Because the conditions that the chickens are raised in promote growth of salmonella to such a degree that they need to chlorinate the outside and scrub & wash away the cuticle. The production model for chickens is so harsh that they can't keep themselves clean or care for themselves. And the chemical companies profit off the model so there is no incentive to make chickens happier or healthier.
Japan was largely allergic to price increases, especially as wages remained largely stagnant. Corona began to see some things slide and Russia also had an impact that, coupled with a yen weakening compared to the dollar, basically opened the floodgates on price increases. It's in the news basically every week now. Rice is double what it was a few years ago.

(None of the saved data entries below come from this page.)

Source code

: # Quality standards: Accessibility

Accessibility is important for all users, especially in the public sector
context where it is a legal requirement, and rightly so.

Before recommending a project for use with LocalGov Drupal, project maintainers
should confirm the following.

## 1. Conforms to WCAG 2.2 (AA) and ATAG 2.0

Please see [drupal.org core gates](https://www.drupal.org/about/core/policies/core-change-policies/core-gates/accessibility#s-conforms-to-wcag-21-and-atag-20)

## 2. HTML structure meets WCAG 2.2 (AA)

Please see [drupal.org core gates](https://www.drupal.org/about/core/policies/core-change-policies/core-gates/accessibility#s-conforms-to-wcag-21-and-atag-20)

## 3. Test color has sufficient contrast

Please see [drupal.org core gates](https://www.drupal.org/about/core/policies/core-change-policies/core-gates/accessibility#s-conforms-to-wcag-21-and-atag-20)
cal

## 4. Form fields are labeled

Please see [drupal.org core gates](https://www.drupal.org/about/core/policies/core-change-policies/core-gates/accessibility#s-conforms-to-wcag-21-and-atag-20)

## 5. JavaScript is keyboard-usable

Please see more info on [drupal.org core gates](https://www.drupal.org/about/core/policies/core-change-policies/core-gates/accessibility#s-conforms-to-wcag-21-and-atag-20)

The Japanese sporting fans leave the stadium cleaner than before the match started. Cleanliness in Japan is taken to new level and the rest of the 1st World could learn from the Rising Sun.
The us has killed more than 15 million chickens just the last few weeks. Sometimes with foam. If other countries have to do that their prices will rise too. NHK had a great documentary recently about an egg family that was doing pasture raised eggs at $1 each.
It's actually kind of funny, at Aldi the price of regular eggs doubled to like $4.50, but the price of the free range eggs went up like $0.50 to $5.75. It dawned on me that the reason my egg costs have not varied that much is because I was always buying the better eggs the whole time.
I haven always been buying “good eggs” but pasture raised are actually cheaper than battery at my local grocery the last few times I’ve gone. Kinda crazy.
I like to imagine they have higher standards at their laying facilities, but theirs could be just as monstrous as our filthy torture facilities that produce most cheap eggs here.
I get local (I think free-range, but don't recall) for 400 yen/10. I think "regular" eggs are about the same (edit: same price as in your pic) up here in tohoku
To be fair though, February 10 is not exactly strawberry season. So that blame in part goes to this annoying "nature" dude, who came up with "seasons" and shit just to raise prices.
The general point is true, though. Same with apples right now... you look away one second, they jump from 200 to 400円 each 😐
At least (well, debatable) the fruit don't shrink away at the same time like all the other goods.